Monday, July 5, 2010

Bash Scripters: Stop using subshells to call functions.

When writing in bash, zsh, sh, etc... stop using subshells to call functions. There is a significant speed overhead to using a subshell and there is a much better alternative. Instead, you should just have a convention where a particular variable is always the return value of the function (I use retval). This has the added benefit of also allowing you to return arrays from your functions.

If you don't know what a subshell is, a subshell is another bash shell which is spawned whenever you use $() or `` and is used to execute the code you put inside.

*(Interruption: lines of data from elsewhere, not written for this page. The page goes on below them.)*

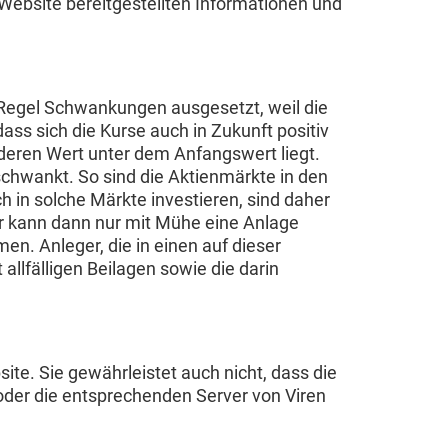
 Website bereitgestellten Informationen und
 Regel Schwankungen ausgesetzt, weil die
ass sich die Kurse auch in Zukunft positiv
n deren Wert unter dem Anfangswert liegt.
chwankt. So sind die Aktienmärkte in den
 in solche Märkte investieren, sind daher
er kann dann nur mit Mühe eine Anlage
n. Anleger, die in einen auf dieser
llfälligen Beilagen sowie die darin
ite. Sie gewährleistet auch nicht, dass die
oder die entsprechenden Server von Viren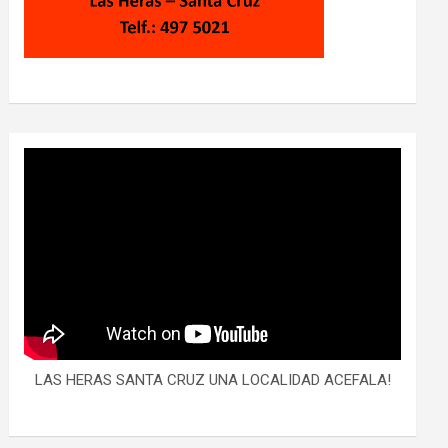
LAS HERAS SANTA CRUZ UNA LOCALIDAD ACEFALA!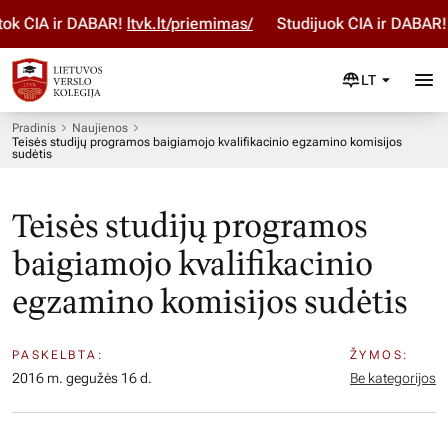
k ČIA ir DABAR!
ltvk.lt/priemimas/
Studijuok ČIA ir DABAR! 
LT
Pradinis
Naujienos
Teisės studijų programos baigiamojo kvalifikacinio egzamino komisijos
sudėtis
Teisės studijų programos
baigiamojo kvalifikacinio
egzamino komisijos sudėtis
PASKELBTA:
ŽYMOS:
2016 m. gegužės 16 d.
Be kategorijos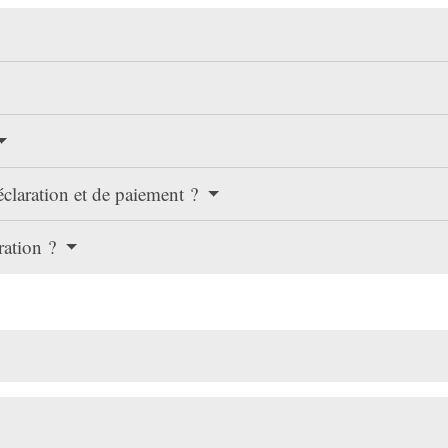
déclaration et de paiement ?
aration ?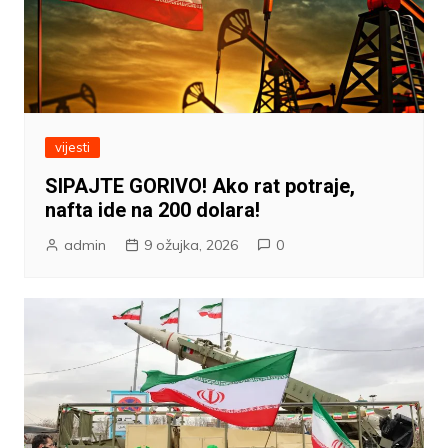
vijesti
SIPAJTE GORIVO! Ako rat potraje,
nafta ide na 200 dolara!
admin
9 ožujka, 2026
0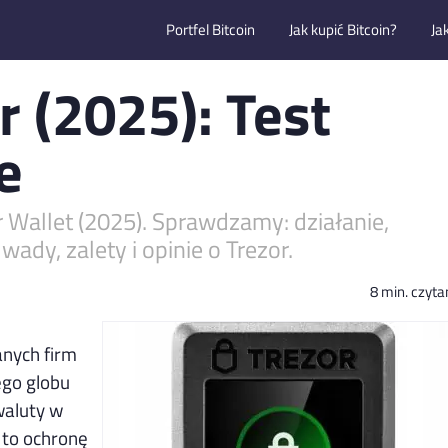
Portfel Bitcoin
Jak kupić Bitcoin?
Ja
r (2025): Test
e
 Wallet (2025). Sprawdzamy: działanie,
wady, zalety i opinie o Trezor.
8 min. czyta
anych firm
ego globu
waluty w
 to ochronę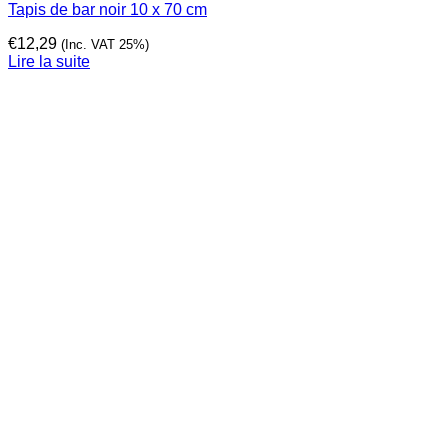
Tapis de bar noir 10 x 70 cm
€
12,29
(Inc. VAT 25%)
Lire la suite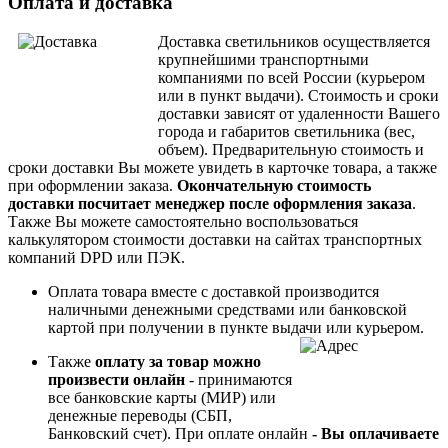
Оплата и доставка
Доставка светильников осуществляется
крупнейшими транспортными
компаниями по всей России (курьером
или в пункт выдачи). Стоимость и сроки
доставки зависят от удаленности Вашего
города и габаритов светильника (вес,
объем).
Предварительную стоимость и
сроки доставки Вы можете увидеть в карточке товара, а также
при оформлении заказа.
Окончательную стоимость
доставки посчитает менеджер после оформления заказа
.
Также Вы можете самостоятельно воспользоваться
калькулятором стоимости доставки на сайтах транспортных
компаний DPD или ПЭК.
Оплата товара вместе с доставкой производится
наличными денежными средствами или банковской
картой при получении в пункте выдачи или курьером.
Также
оплату за товар можно
произвести онлайн
- принимаются
все банковские карты (МИР) или
денежные переводы (СБП,
Банковский счет). При
оплате онлайн
- Вы опл
ачиваете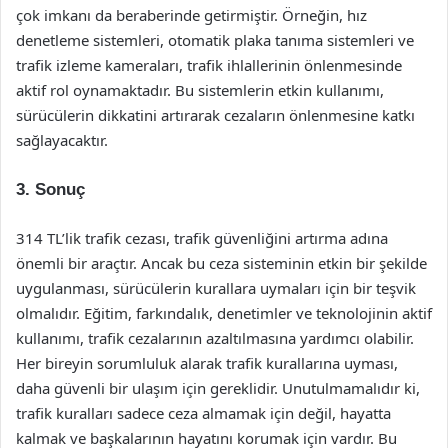
çok imkanı da beraberinde getirmiştir. Örneğin, hız
denetleme sistemleri, otomatik plaka tanıma sistemleri ve
trafik izleme kameraları, trafik ihlallerinin önlenmesinde
aktif rol oynamaktadır. Bu sistemlerin etkin kullanımı,
sürücülerin dikkatini artırarak cezaların önlenmesine katkı
sağlayacaktır.
3. Sonuç
314 TL’lik trafik cezası, trafik güvenliğini artırma adına
önemli bir araçtır. Ancak bu ceza sisteminin etkin bir şekilde
uygulanması, sürücülerin kurallara uymaları için bir teşvik
olmalıdır. Eğitim, farkındalık, denetimler ve teknolojinin aktif
kullanımı, trafik cezalarının azaltılmasına yardımcı olabilir.
Her bireyin sorumluluk alarak trafik kurallarına uyması,
daha güvenli bir ulaşım için gereklidir. Unutulmamalıdır ki,
trafik kuralları sadece ceza almamak için değil, hayatta
kalmak ve başkalarının hayatını korumak için vardır. Bu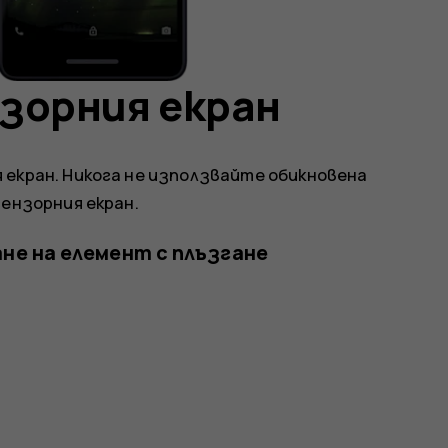
нзорния екран
я екран. Никога не използвайте обикновена
сензорния екран.
не на елемент с плъзгане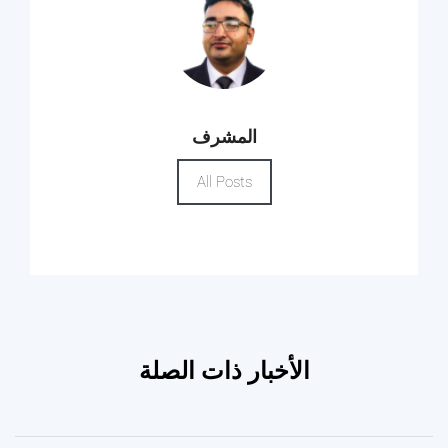
المشرف
All Posts
الأخبار ذات الصلة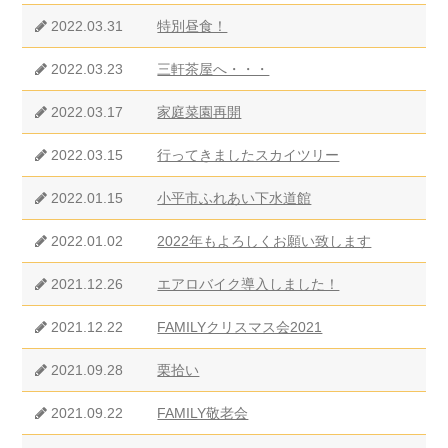
2022.03.31
特別昼食！
2022.03.23
三軒茶屋へ・・・
2022.03.17
家庭菜園再開
2022.03.15
行ってきましたスカイツリー
2022.01.15
小平市ふれあい下水道館
2022.01.02
2022年もよろしくお願い致します
2021.12.26
エアロバイク導入しました！
2021.12.22
FAMILYクリスマス会2021
2021.09.28
栗拾い
2021.09.22
FAMILY敬老会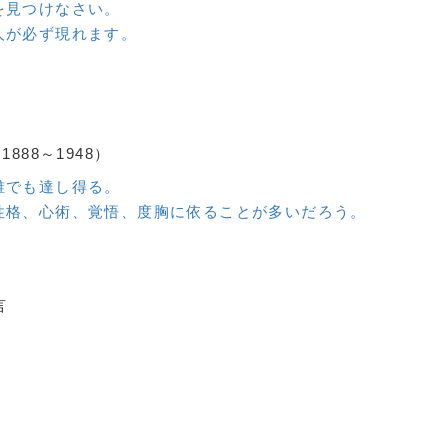
を見つけなさい。
人が必ず現れます。
88～1948）
誰でも達し得る。
性格、心術、覚悟、度胸に依ることが多いだろう。
言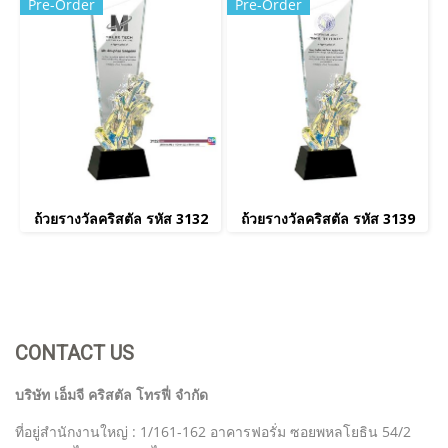
Pre-Order
Pre-Order
ถ้วยรางวัลคริสตัล รหัส 3132
ถ้วยรางวัลคริสตัล รหัส 3139
CONTACT US
บริษัท เอ็มจี คริสตัล โทรฟี่ จำกัด
ที่อยู่สำนักงานใหญ่ : 1/161-162 อาคารฟอรั่ม ซอยพหลโยธิน 54/2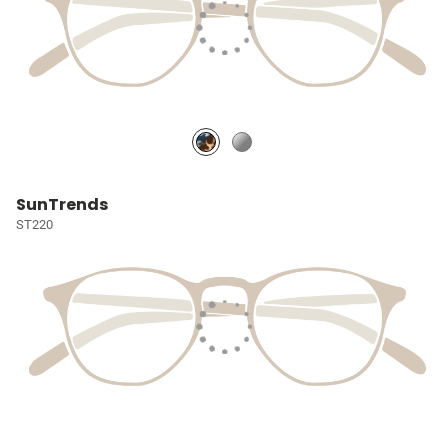
SunTrends
ST220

I did some simple testing to allow you to observe the overhead. For two functionally equivalent scripts:

This one uses a subshell:
#!/bin/bash
function a() {
    echo hello
}
for (( i = 0; i < 10000; i++ )); do
    echo "$(a)"
done
This one uses a variable:
#!/bin/bash
function a() {
    retval="hello"
}
for (( i = 0; i < 10000; i++ )); do
    a
    echo "$retval"
done
The speed difference between these two is noticeable and significant.
$ for i in variable subshell; do
> echo -e "\n$i"; time ./$i > /dev/null
> done

variable

real 0m0.367s
user 0m0.346s
sys 0m0.015s

subshell

real 0m11.937s
user 0m3.121s
sys 0m0.359s